→ **Document excerpt**
________

Reputation: 189
I have a DocumentTermMatrix and I´d like to replace specific terms in this document and to create a frequency table.
The starting point is the original document as follows:
library(tm)
library(qdap)
df1 <- data.frame(word =c("test", "test", "teste", "hey", "heyyy", "hi"))
tdm <- as.DocumentTermMatrix(as.character(df1$word))
When I create a frequency table of the original document I get the correct results:
freq0 <- as.matrix(sort(colSums(as.matrix(tdm)), decreasing=TRUE))
freq0
So far so good. However, if replace some terms in the document then the new frequency table gets wrong results:
tdm$dimnames$Terms <- mgsub(c("teste", "heyyy"), c("test", "hey"), as.character(tdm$dimnames$Terms), fixed=T, trim=T)
freq1 <- as.matrix(sort(colSums(as.matrix(tdm)), decreasing=TRUE))
freq1
Obviously or perhaps some indexing in the document is wrong because even same terms are not regarded as identical while counting the terms.
This outcome should be the ideal case:
df2 <- data.frame(word =c("test", "test", "test", "hey", "hey", "hi"))
tdm2 <- as.DocumentTermMatrix(as.character(df2$word))
tdm2$dimnames$Terms <- mgsub(c("teste", "heyyy"), c("test", "hey"), as.character(tdm2$dimnames$Terms), fixed=T, trim=T)
freq2 <- as.matrix(sort(colSums(as.matrix(tdm2)), decreasing=TRUE))
freq2
Can anyone help me to figure out the problem?
Thx in advance
Upvotes: 2
Views: 249
Reputation: 887501
We can look at the structure of as.matrix(tdm)
str(as.matrix(tdm))
#num [1, 1:5] 1 1 1 2 1
# - attr(*, "dimnames")=List of 2
# ..$ Docs : chr "all"
# ..$ Terms: chr [1:5] "hey" "heyyy" "hi" "test" ...
which is one row, 5 column matrix, so colSums
is basically not doing anything.
xtabs(as.vector(tdm)~tdm$dimnames$Terms)
#tdm$dimnames$Terms
# hey heyyy hi test teste
# 1 1 1 2 1
and after replacing using mgsub
xtabs(as.vector(tdm)~tdm$dimnames$Terms)
#tdm$dimnames$Terms
# hey hi test
# 2 1 3
The xtabs
does the sum
of the vector
. This can also be done with tapply
tapply(as.vector(tdm), tdm$dimnames$Terms, FUN = sum)
If the number of rows are greater than 1, we can use colSums
tapply(colSums(as.matrix(tdm)), tdm$dimnames$Terms, FUN = sum)
# hey hi test
# 4 2 6
NOTE: The above output is after we made the changes with mgsub
Upvotes: 2

________

→ **Stored dataset items**
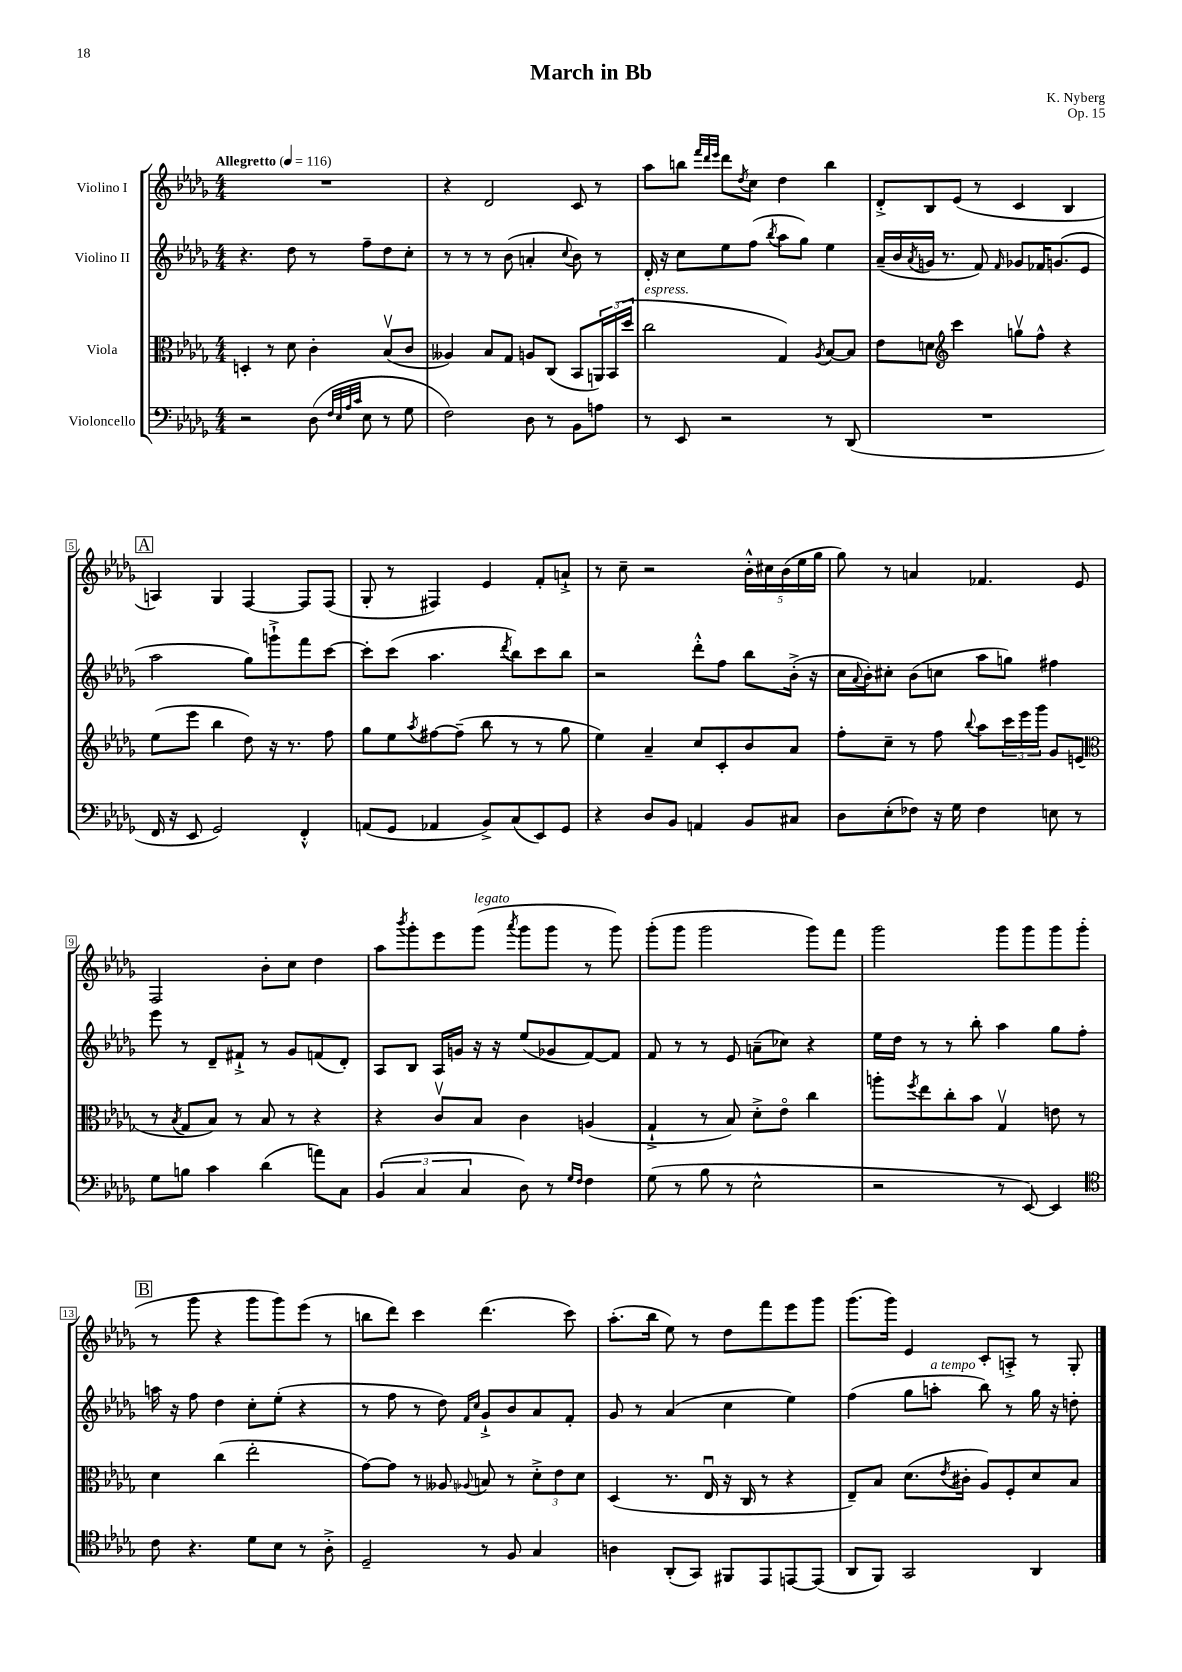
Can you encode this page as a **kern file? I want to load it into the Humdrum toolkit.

**kern	**kern	**kern	**kern
*part4	*part3	*part2	*part1
*staff4	*staff3	*staff2	*staff1
*I"Violoncello	*I"Viola	*I"Violino II	*I"Violino I
*clefF4	*clefC3	*clefG2	*clefG2
*k[b-e-a-d-g-]	*k[b-e-a-d-g-]	*k[b-e-a-d-g-]	*k[b-e-a-d-g-]
*M4/4	*M4/4	*M4/4	*M4/4
*MM116	*MM116	*MM116	*MM116
=1	=1	=1	=1
!	!	!	!LO:TX:a:B:t=Allegretto
2r	4Dn'/	4.r	1r
.	8r	.	.
.	8d-\	8dd-\	.
(8D-\	4c'\	8r	.
32qqF/LLL	.	.	.
32qqE-/	.	.	.
32qqA-/	.	.	.
32qqc/JJJ	.	.	.
8E-\	.	8ff~\L	.
8r	(8B-v/L	8dd-\	.
8G-\	8c/J	8cc'\J	.
=2	=2	=2	=2
2F\)	4A--X/)	8r	4r
.	.	8r	.
.	8B-/L	8r	2d-/
.	8G-/J	(8b-\	.
8D-\	8An/L	4an'/	.
8r	(8C/J	.	.
.	.	8qqcc/	.
8BB-\L	8BB-/L	8b-\)	8c/
8An\J	24AAn/L)	8r	8r
.	(24BB-/	.	.
.	24dd-/JJ	.	.
=3	=3	=3	=3
!	!LO:TX:a:i:t=espress.	!	!
8r	2cc\	16d-'/	8aa-\L
.	.	16r	.
8EE-/	.	8cc\L	8bbn\J
.	.	.	32qqfff/LLL
.	.	.	32qqddd-/
.	.	.	32qqeee-/JJJ
2r	.	8ee-\	8ddd-\L
.	.	.	8qdd-/
.	.	(8ff\J	8cc\J
.	.	8qbb-/	.
.	4G-/)	8aa-\L	4dd-\
.	.	8gg-\J)	.
.	8qA-/	.	.
8r	[8B-/L	4ee-\	4bb\
(8DD-/	8B-/J]	.	.
=4	=4	=4	=4
1r	8e-\L	(16a-~/LL	8d-'^/L
.	.	16b-/	.
.	.	8qa-/	.
.	8dn\J	16gn/JJ	8B-/
.	.	8.r	.
*	*clefG2	*	*
.	4ccc\	.	(8e-/J
.	.	8f/)	8r
.	.	16qqf/	.
.	8ggnv\L	8g-X/L	4c/
.	8ff^^\J	16f-X/K	.
.	.	(8.gn/	.
.	4r	.	4B-/
.	.	8e-/J	.
!!LO:LB:g=z
!!LO:REH:place=s1:t=A
=5	=5	=5	=5
16FF/	(8ee-\L	2aa-\	4An/)
16r	.	.	.
8EE-/	8eee-\J	.	.
2GG-/)	4bb-\	.	4G-/
.	8dd-\)	8gg-\L)	[4F/
.	16r	8gggn`^\	.
.	8.r	.	.
4FF'^^/	.	8fff\	8F/L]
.	8ff\	[8ccc\J	(8F/J
=6	=6	=6	=6
(8AAn/L	8gg-\L	8ccc'\L]	8G-'/
8GG-/J	8ee-\	(8ccc\J	8r
.	8qaa-/	.	.
4AA-X/	[8ff#X\	4.aa-\	4F#X/)
.	(8ff#~\J]	.	.
8BB-^/L)	8bb-\	.	4e-/
.	.	8qddd-/	.
(8C/	8r	8bb-\L)	.
8EE-/)	8r	8ccc\	8f'/L
8GG-/J	8gg-\	8bb-\J	8an`^/J
=7	=7	=7	=7
4r	4ee-\)	2r	8r
.	.	.	8cc~\
8D-/L	4a-~/	.	2r
8BB-/J	.	.	.
4AAn/	8cc/L	8ddd-'^^\L	.
.	8c'/	8ff\J	.
8BB-/L	8b-/	8bb-\L	20b-'^^\LL
.	.	.	20cc#X\
.	.	.	(20b-\
8C#X/J	8a-/J	(16b-'^\Jk	.
.	.	.	20ee-\
.	.	16r	.
.	.	.	20gg-\JJ
=8	=8	=8	=8
8D-\L	8ff'\L	16cc\LL	8gg-\)
.	.	8qqa-/	.
.	.	16b-'\J)	.
(8E-'\	8cc~\J	8cc#X'\J	8r
8F-X\J)	8r	(8b-\L	4an/
16r	8ff\	8ccn\J	.
16G-\	.	.	.
.	8qqbb-/	.	.
4F-\	8aa-\L	8aa-\L	4.f-X/
.	24ccc\L	8ggn\J)	.
.	24eee-\	.	.
.	24ggg-\JJ	.	.
8En\	8g-/L	4ff#X\	.
8r	(8en/J	.	8e-/
!!LO:LB:g=z
=9	=9	=9	=9
*	*clefC3	*	*
8G-\L	8r	8eee-\	2F/
.	8qB-/	.	.
8Bn\J	8G-/L	8r	.
4c\	8B-/J)	8d-~/L	.
.	8r	8f#X`^/J	.
(4d-\	8B-/	8r	8b-'\L
.	8r	8g-/L	8cc\J
8an\L)	4r	(8fn/	4dd-\
8C\J	.	8d-'/J)	.
=10	=10	=10	=10
(6BB-/	4r	8A-/L	8aa-\L
.	.	.	8qbbb-/
.	.	8B-/J	8ggg-'\
6C/	.	.	.
.	8cv/L	16A-/LL	8eee-\
.	.	16gn/JJ	.
6C/	.	.	.
!	!	!	!LO:TX:a:i:t=legato
.	8B-/J	16r	(8ggg-\J
.	.	16r	.
.	.	.	8qaaa-/
8D-\)	4c\	(8ee-/L	8ggg-\L
8r	.	8g-X/	8ggg-\J
16qqG-/LL	.	.	.
16qqF/JJ	.	.	.
4F\	(4An/	[8f/)	8r
.	.	8f/J]	8ggg-\)
=11	=11	=11	=11
(8G-\	4G-`^/	8f/	(8ggg-'\L
8r	.	8r	8ggg-\J
8B-\	8r	8r	2ggg-\
8r	8B-/)	8e-/	.
2E-^^\	8d-'^\L	(8an~\L	.
.	8e-\J	8cc-X\J)	.
.	4cc\	4r	8ggg-\L)
.	.	.	8fff\J
=12	=12	=12	=12
2r	8aan'\L	16ee-\LL	2ggg-\
.	.	16dd-\JJ	.
.	8qff/	.	.
.	8ee-\	8r	.
.	8cc'\	8r	.
.	8b-\J	8bb-'\	.
8r	4G-v/	4aa-\	8ggg-\L
[8EE-/)	.	.	8ggg-\
4EE-/]	8en\	8gg-\L	8ggg-\
.	8r	8ff'\J	(8ggg-'\J
!!LO:LB:g=z
!!LO:REH:place=s1:t=B
=13	=13	=13	=13
*clefC4	*	*	*
8c\	4d-\	16aan\	8r
.	.	16r	.
4.r	.	8ff\	8ggg-\
.	(4cc\	4dd-\	4r
8d-\L	2ee-'\	8cc'\L	8ggg-\L
8B-\J	.	(8ee-'\J	8ggg-\)
8r	.	4r	(8eee-\J
8A-'^\	.	.	8r
=14	=14	=14	=14
2D-~/	[8g-\L)	8r	8bbn\L
.	8g-\J]	8ff\	8ddd-\J)
.	8r	8r	4ccc\
.	8A--X/	8dd-\)	.
.	.	16qqf/LL	.
.	8qqA-X/	16qqcc/JJ	.
8r	8Bn/	8g-`^/L	(4.ddd-\
8F/	8r	8b-/	.
4G-/	12d-'^\L	8a-/	.
.	12e-\	.	.
.	.	8f'/J	8ccc\)
.	12d-\J	.	.
=15	=15	=15	=15
4An\	(4D-/	8g-/	(8.aa-'\L
.	.	8r	.
.	.	.	16bb-\Jk
(8AA-'/L	8.r	(4a-/	8ee-\)
8GG-/J)	.	.	8r
.	16E-u/	.	.
8FF#X/L	16r	4cc\	8dd-\L
.	16C/	.	.
8EE-/	8r	.	8fff\
[8EEn/	4r	4ee-\)	8eee-\
(8EE/J]	.	.	8ggg-\J
=16	=16	=16	=16
8AA-/L	8E-~/L)	(4ff\	(8.ggg-\L
8FF/J)	8B-/J	.	.
.	.	.	16ggg-\Jk)
2GG-/	(8.d-\L	8gg-\L	4e-/
!	!	!LO:TX:a:i:t=a tempo	!
.	.	8aan'\J	.
.	8qe-/	.	.
.	16c#X'\Jk	.	.
.	8A-/L)	8bb-\)	8c'/L
.	8F'/	8r	8An'^/J
4AA-/	8d-/	16gg-\	8r
.	.	16r	.
.	8B-/J	8ddn'\	8G-'/
==	==	==	==
*-	*-	*-	*-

________

→ **Work to do**
1. List the distinct words in the data frame df1 from the R forum thread.
2. State how many lines of the listing contain the string "kern". Case counts. Give only the number.

→ **Results for each task**
1. test, teste, hey, heyyy, hi

2. 2